■ **DATASET ENTRIES**:
»»

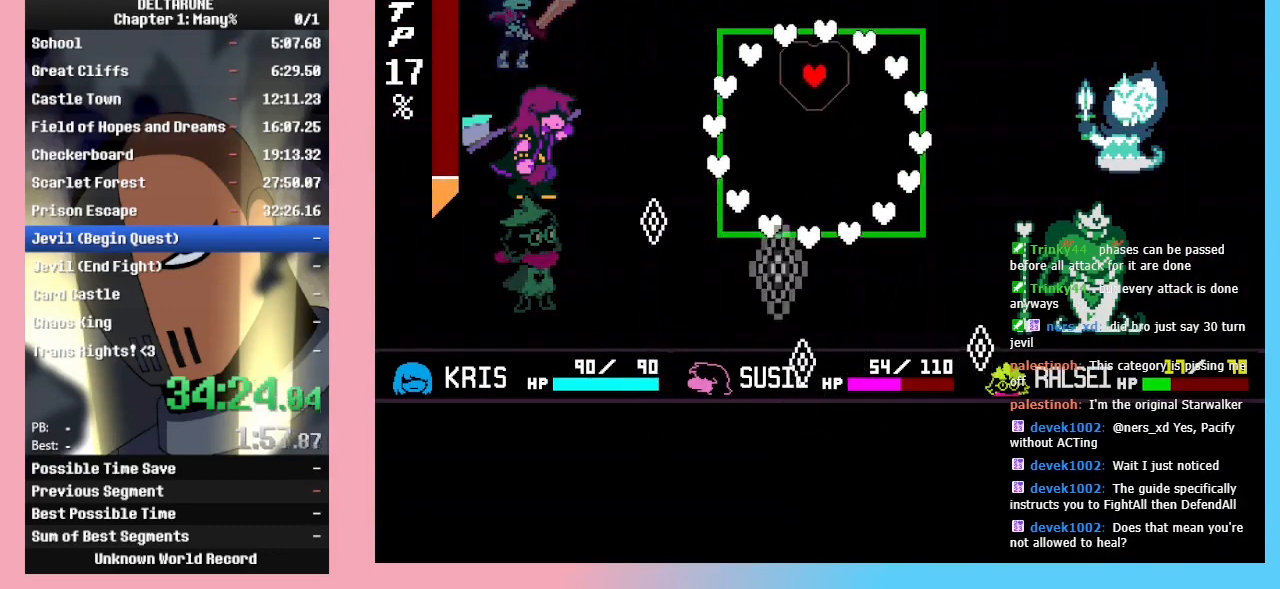
{"keys": ["ctrl_l", "down", "shift_l"], "events": [[467, "left", "up"]]}
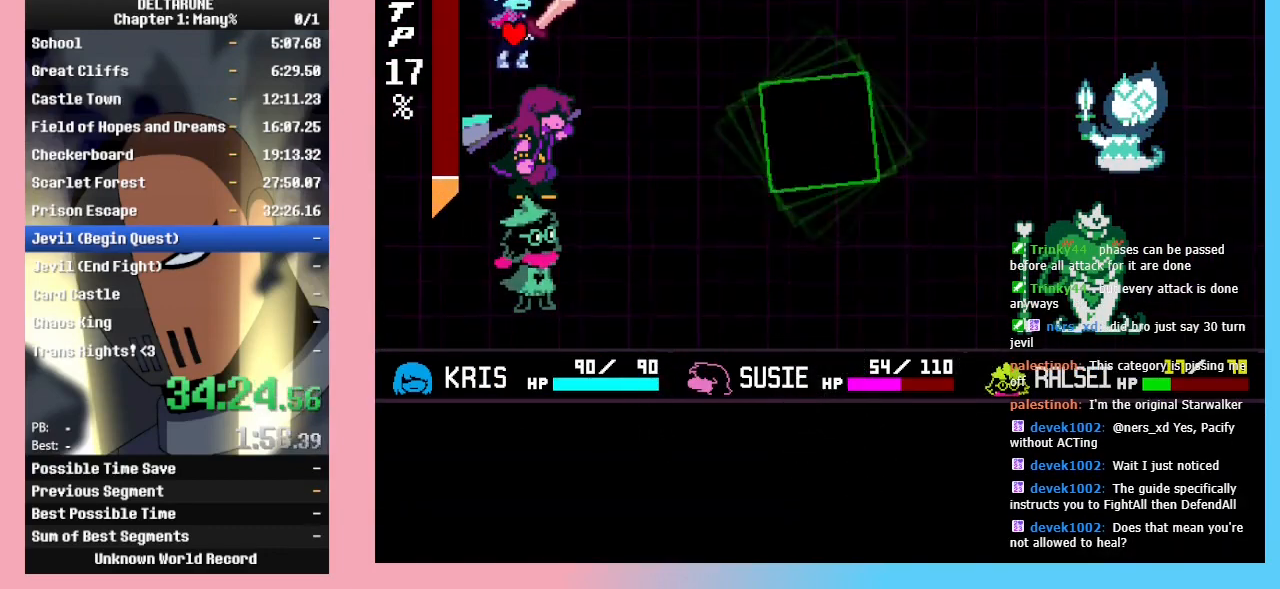
{"keys": ["ctrl_l", "shift_l", "z"], "events": [[100, "down", "up"], [300, "left", "down"], [333, "left", "up"], [367, "left", "down"], [433, "left", "up"], [467, "z", "down"]]}
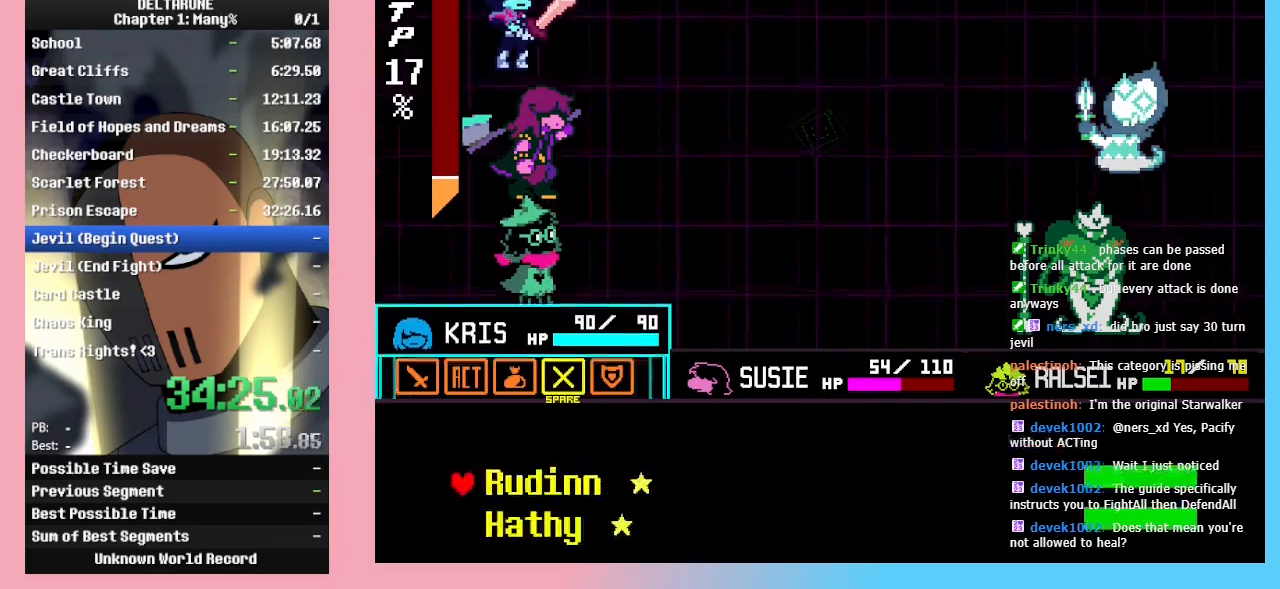
{"keys": ["ctrl_l", "shift_l"], "events": [[33, "z", "up"], [67, "z", "down"], [100, "z", "up"], [167, "left", "down"], [200, "left", "up"], [267, "left", "down"], [300, "left", "up"], [333, "z", "down"], [400, "z", "up"], [433, "z", "down"], [500, "z", "up"]]}
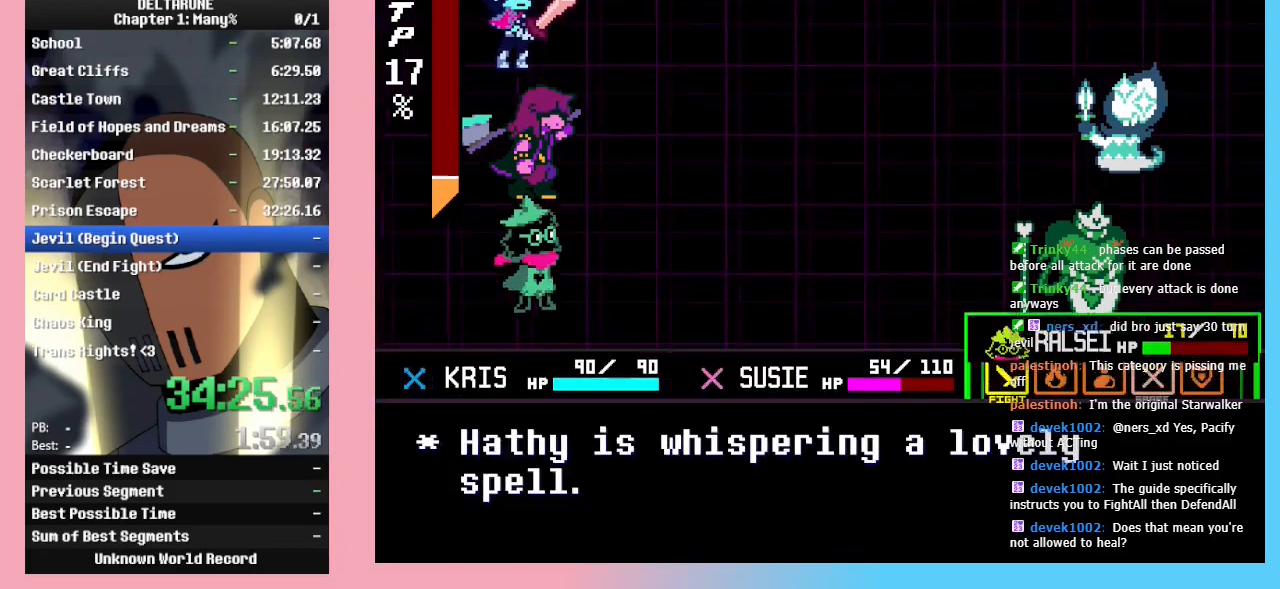
{"keys": ["ctrl_l", "right", "shift_l", "z"], "events": [[33, "left", "down"], [67, "left", "up"], [67, "z", "down"], [133, "z", "up"], [400, "z", "down"], [467, "right", "down"], [467, "z", "up"], [500, "z", "down"]]}
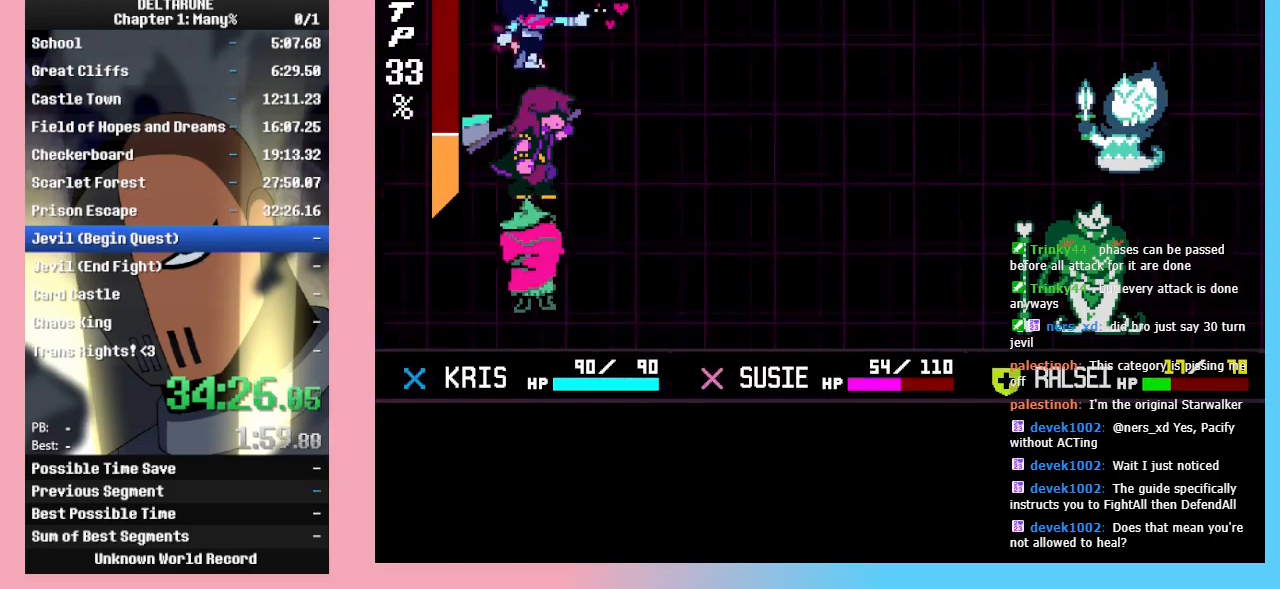
{"keys": ["ctrl_l", "right", "shift_l", "z"], "events": [[67, "z", "up"], [100, "z", "down"], [133, "z", "up"], [200, "z", "down"], [233, "z", "up"], [400, "z", "down"]]}
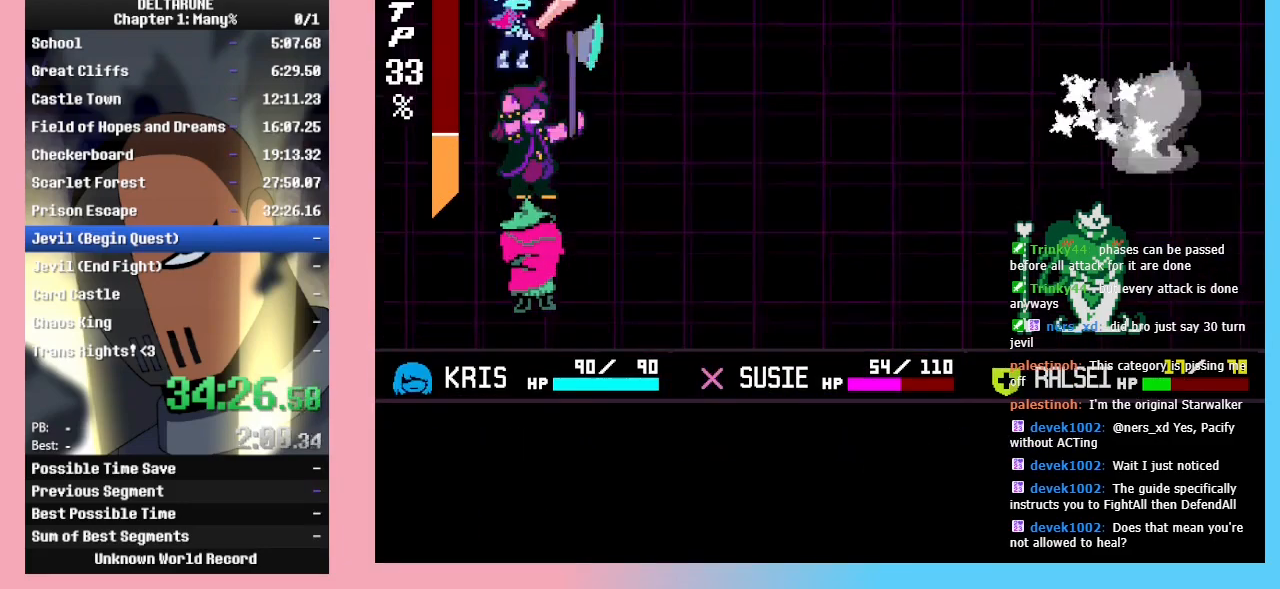
{"keys": ["ctrl_l", "right", "shift_l"], "events": [[100, "z", "up"], [167, "z", "down"], [300, "z", "up"]]}
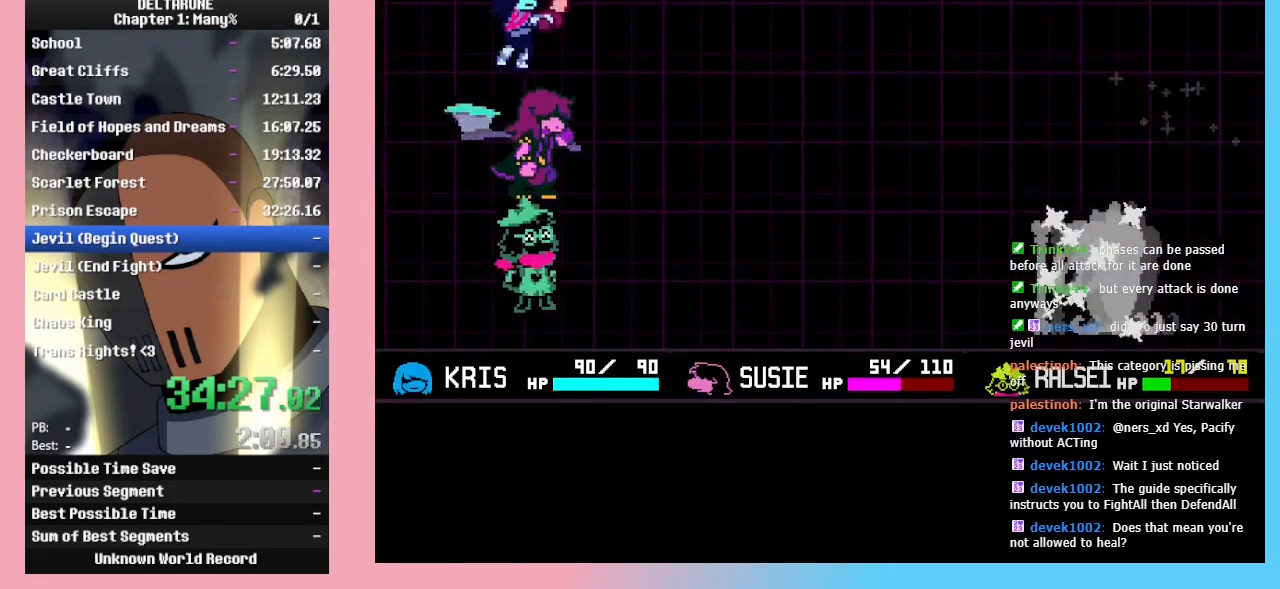
{"keys": ["ctrl_l", "right", "shift_l"], "events": []}
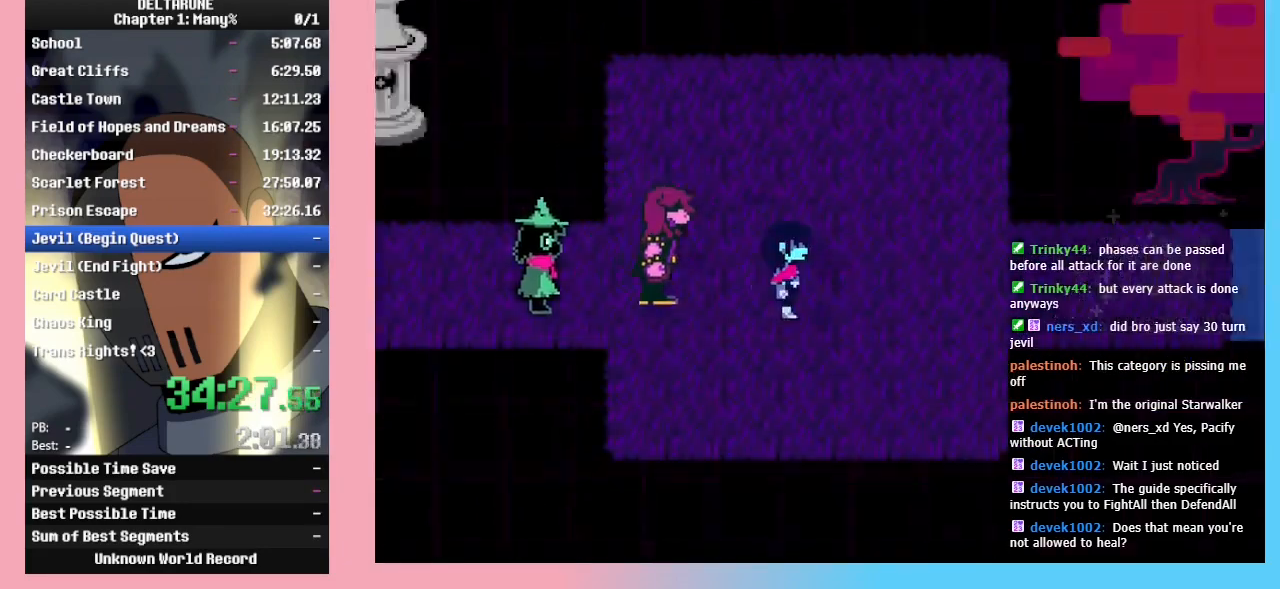
{"keys": ["ctrl_l", "right", "shift_l", "up"], "events": [[367, "up", "down"]]}
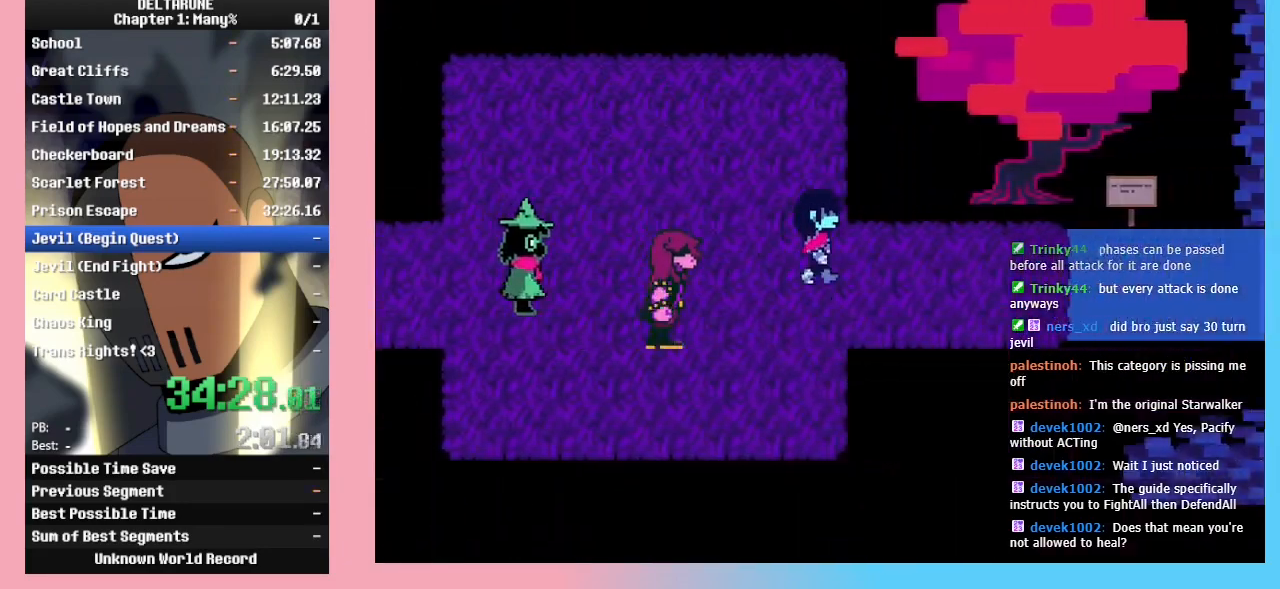
{"keys": ["ctrl_l", "right", "shift_l"], "events": [[33, "up", "up"]]}
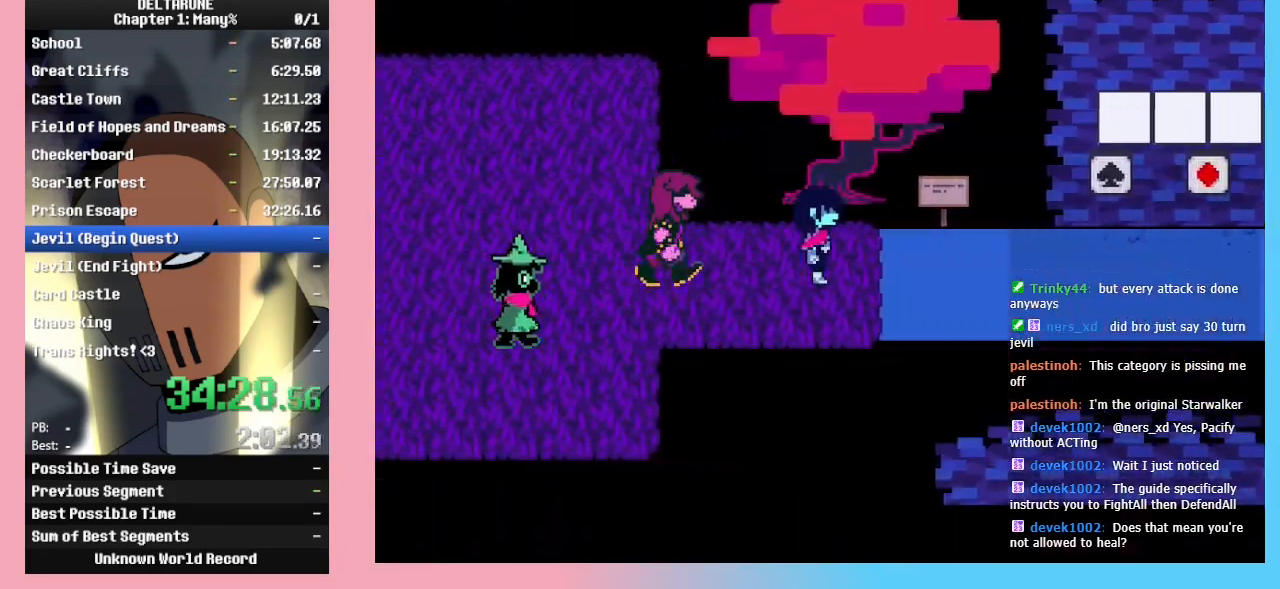
{"keys": ["ctrl_l", "right", "shift_l"], "events": [[167, "down", "down"], [267, "down", "up"]]}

««

Only the text of the records above is to be reproduced, exactly as given; the pictures are dropped.

{"keys": ["ctrl_l", "down", "shift_l"], "events": [[467, "left", "up"]]}
{"keys": ["ctrl_l", "shift_l", "z"], "events": [[100, "down", "up"], [300, "left", "down"], [333, "left", "up"], [367, "left", "down"], [433, "left", "up"], [467, "z", "down"]]}
{"keys": ["ctrl_l", "shift_l"], "events": [[33, "z", "up"], [67, "z", "down"], [100, "z", "up"], [167, "left", "down"], [200, "left", "up"], [267, "left", "down"], [300, "left", "up"], [333, "z", "down"], [400, "z", "up"], [433, "z", "down"], [500, "z", "up"]]}
{"keys": ["ctrl_l", "right", "shift_l", "z"], "events": [[33, "left", "down"], [67, "left", "up"], [67, "z", "down"], [133, "z", "up"], [400, "z", "down"], [467, "right", "down"], [467, "z", "up"], [500, "z", "down"]]}
{"keys": ["ctrl_l", "right", "shift_l", "z"], "events": [[67, "z", "up"], [100, "z", "down"], [133, "z", "up"], [200, "z", "down"], [233, "z", "up"], [400, "z", "down"]]}
{"keys": ["ctrl_l", "right", "shift_l"], "events": [[100, "z", "up"], [167, "z", "down"], [300, "z", "up"]]}
{"keys": ["ctrl_l", "right", "shift_l"], "events": []}
{"keys": ["ctrl_l", "right", "shift_l", "up"], "events": [[367, "up", "down"]]}
{"keys": ["ctrl_l", "right", "shift_l"], "events": [[33, "up", "up"]]}
{"keys": ["ctrl_l", "right", "shift_l"], "events": [[167, "down", "down"], [267, "down", "up"]]}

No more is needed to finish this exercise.